Una fantasmagoria di forme, elementi, colori, suggestioni e sconfinamenti, che esprimono la ricerca condotta da Eusepi su medium della pittura. Brani di natura e scorci di paesaggio sono i soggetti ritratti e rielaborati dall’artista, partendo dalla tradizione del genere per arrivare a una visione contemporanea, frammentaria oppure coesa, tra linee, campiture e macchie che avanzano e retrocedono dalla superficie. Nella sua grammatica pittorica, la superficie diviene un campo di decostruzione formale in cui i diversi piani si fondono mettendo in discussione le gerarchie compositive attraverso la creazione di nuovi organismi materici.
Paesaggi autobiografici
«Le opere trovano posto nelle suggestive sale dell’edificio barocco, Palazzo Trigona di Cannicarao, integrandosi integralmente ad esse, quasi fossero lì da sempre e, solo oggi, svelassero la loro presenza. Molte di loro, infatti, sono state concepite dall’artista per l’occasione e, unite alle altre, danno luogo ad una sorta di grande installazione che, senza soluzione di continuità, si svolge nel palazzo enfatizzando il carattere ambientale che la sintassi pittorica di Eusepi è in grado di generare», ha spiegato Pancotto nel testo critico che accompagna la mostra.

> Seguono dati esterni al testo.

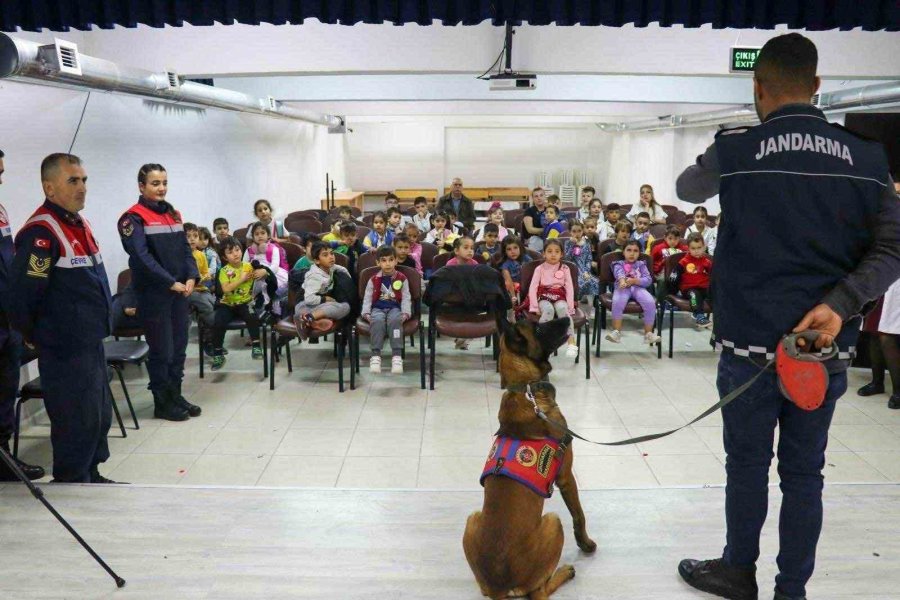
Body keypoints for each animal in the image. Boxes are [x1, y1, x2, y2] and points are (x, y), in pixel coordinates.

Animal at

«I lavori, tutti datati tra il 2019 ed il 2022, hanno per soggetto paesaggi o elementi vegetali che seguendo una gamma cromatica ora più fedele al vero ora più di fantasia, affiorano dal fondo chiaro della carta con la stessa sregolata velocità con la quale percorrono, nel quotidiano, lo sguardo ed il cuore dell’artista», continua il curatore. «Ché, in sintesi, così potrebbe riassumersi il suo sistema operativo: affidarsi alla rapidità di un gesto pittorico per restituire l’immediatezza di una sensazione – per lo più, suscitata dalla natura – e renderne così partecipi gli spettatori, condividendo con loro l’esperienza percettiva che ha dato loro origine; spontaneamente, senza ricorrere ad alcun artificio, cosi come, assecondando il corso naturale delle cose, l’evento ha avuto luogo. In tal senso, questi fiori, queste vedute assumono un carattere quasi autobiografico, visto il carattere intimo che li ha determinati».